Semarang (usmnews)- Banyak orang sering memperdebatkan pilihan menu sarapan mereka saat mulai menyiapkan makanan bergizi. Mereka merasa bingung menilai gizi telur ceplok dan telur dadar untuk asupan harian. Dosen Fakultas Kedokteran Institut Pertanian Bogor, Karina Rahmadia Ekawidyani, membagikan sebuah pandangan penting. Pakar gizi ini mengulas profil nutrisi kedua hidangan populer ini secara sangat rinci. Anda tidak akan menemukan perbedaan nilai gizi mencolok antara kedua sajian lezat ini.
Anda wajib mengontrol jumlah minyak goreng saat meracik sajian favorit seluruh keluarga ini. Sang dosen menyebutkan versi kocok cenderung menyerap lebih banyak lemak nabati dari wajan. Akibatnya, kandungan kalori makanan lezat ini melonjak tajam saat masuk menuju lambung kita. Selain itu, Anda mungkin suka mencampurkan sosis atau potongan keju bersama mangkuk adonan. Tambahan komponen ekstra ini pasti memicu kenaikan total energi harian secara sangat signifikan.
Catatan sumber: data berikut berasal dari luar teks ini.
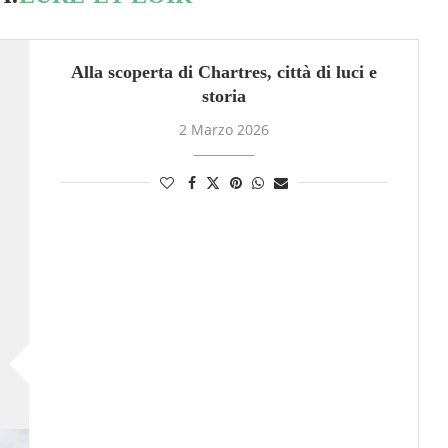
Alla scoperta di Chartres, città di luci e
storia
2 Marzo 2026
Kalori Telur Ceplok dan Telur Dadar
Oleh karena itu, Anda harus bertindak cermat menakar minyak sebelum mulai menyalakan kompor. Ahli kesehatan menyarankan pemakaian wajan anti lengket guna meminimalkan asupan lemak secara efektif. Proses pemanasan wajan sebenarnya memberikan manfaat luar biasa bagi sistem pencernaan organ manusia. Karina menerangkan suhu panas membuat ikatan protein mengalami proses denaturasi alami secara sempurna. Dengan demikian, tubuh kita mampu menyerap nutrisi makanan ini hingga sembilan puluh persen.
Anda selalu perlu mengatur tingkat suhu kompor agar tidak memicu kepanasan saat menggoreng. Suhu wajan ideal berkisar enam puluh hingga delapan puluh derajat Celsius setiap harinya. Sebaliknya, suhu super panas pasti merusak sebagian asam amino penyusun struktur nutrisi makanan. Anda otomatis menurunkan kualitas gizi pangan apabila memasaknya melewati seratus lima puluh derajat. Anda bisa mempraktikkan metode merebus sehat tanpa minyak sama sekali untuk sarapan pagi.
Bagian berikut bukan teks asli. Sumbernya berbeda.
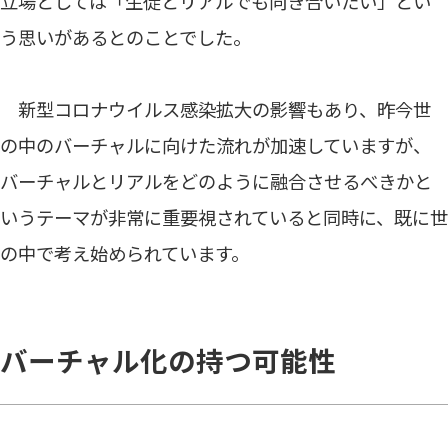
立場としては「生徒とリアルでも向き合いたい」とい
う思いがあるとのことでした。
新型コロナウイルス感染拡大の影響もあり、昨今世
の中のバーチャルに向けた流れが加速していますが、
バーチャルとリアルをどのように融合させるべきかと
いうテーマが非常に重要視されていると同時に、既に世
の中で考え始められています。
バーチャル化の持つ可能性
Kesimpulannya, inti perdebatan seputar menu telur ceplok dan telur dadar berpusat pada minyak. Anda tetap bisa mengonsumsi hidangan telur ceplok dan telur dadar setiap pagi hari. Anda harus selalu membatasi pemakaian minyak sawit saat menyiapkan hidangan bernutrisi ini rutin. Mari kita bersama menerapkan pola makan cerdas guna merawat kesehatan tubuh secara menyeluruh. Anda pasti akan merasakan berbagai dampak kebugaran positifnya dalam jangka waktu sangat panjang.